While not as colorful as some of the Utah and Arizona slot canyons, this is a mere two hours from L.A. and is very accessible. The hike is easy with the exception of a few ladders to climb and some boulders to duck under. The carved sedimentary rocks within the canyon are consistently gray, but they start showing some reds and greens if you continue the rest of the hike, hence the name Painted Canyon.
The road to this location is about 6 miles, and the surface consists of washboard sand, so be prepared for a 15 mph ride that will rattle your teeth. There are no bathrooms or water in the parking lot, so bring water and a shovel if needed. There isn't even a sign because the parking lot is at the bottom of a watershed that appears to flood out every rain, so make sure to check the forecast before heading out.
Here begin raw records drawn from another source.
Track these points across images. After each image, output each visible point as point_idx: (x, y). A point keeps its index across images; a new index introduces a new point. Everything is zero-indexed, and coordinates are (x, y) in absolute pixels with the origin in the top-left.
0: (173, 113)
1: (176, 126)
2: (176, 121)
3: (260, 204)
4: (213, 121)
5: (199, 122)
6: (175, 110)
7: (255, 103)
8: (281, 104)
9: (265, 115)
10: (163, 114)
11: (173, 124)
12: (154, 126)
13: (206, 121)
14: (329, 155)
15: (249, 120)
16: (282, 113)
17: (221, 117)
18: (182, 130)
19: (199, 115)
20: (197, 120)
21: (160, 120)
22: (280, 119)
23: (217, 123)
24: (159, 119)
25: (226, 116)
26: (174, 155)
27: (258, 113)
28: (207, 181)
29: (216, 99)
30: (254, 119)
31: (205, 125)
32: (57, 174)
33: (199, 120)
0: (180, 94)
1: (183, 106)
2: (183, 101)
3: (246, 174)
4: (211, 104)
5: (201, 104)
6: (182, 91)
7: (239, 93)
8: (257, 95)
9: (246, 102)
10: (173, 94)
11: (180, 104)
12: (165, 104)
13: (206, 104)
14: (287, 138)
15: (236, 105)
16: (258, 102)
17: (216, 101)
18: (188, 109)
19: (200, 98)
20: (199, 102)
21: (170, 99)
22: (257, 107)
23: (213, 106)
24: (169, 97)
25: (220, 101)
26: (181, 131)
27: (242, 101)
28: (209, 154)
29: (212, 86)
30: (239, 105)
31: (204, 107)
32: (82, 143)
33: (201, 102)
There is a very high risk of flash flooding in this area. The canyon can reach 115 degrees in the summer, and there are no rangers that will find you; be sure to bring plenty of water.
The hike itself is fairly easy with some bouldering in the very beginning. No trekking poles are required; just your wits. If you are planning on traveling with children, they should be fine if they can climb over a couple of rocks and climb a ladder.
You can camp here as well. Down the canyon, you will notice some pull-offs where other people have camped. You will be able to drive your four-wheel drive vehicle just about anywhere in the canyon. Two-wheel drive vehicles are not recommended, but if you are smart you will be able to make it work. When in doubt, park and walk it first.
Fires are permitted, but you will want to bring your own firewood. There are no designated campsites and therefore no fees, no bathrooms, and no trash cans. Be sure to pack out what you pack in and Leave No Trace.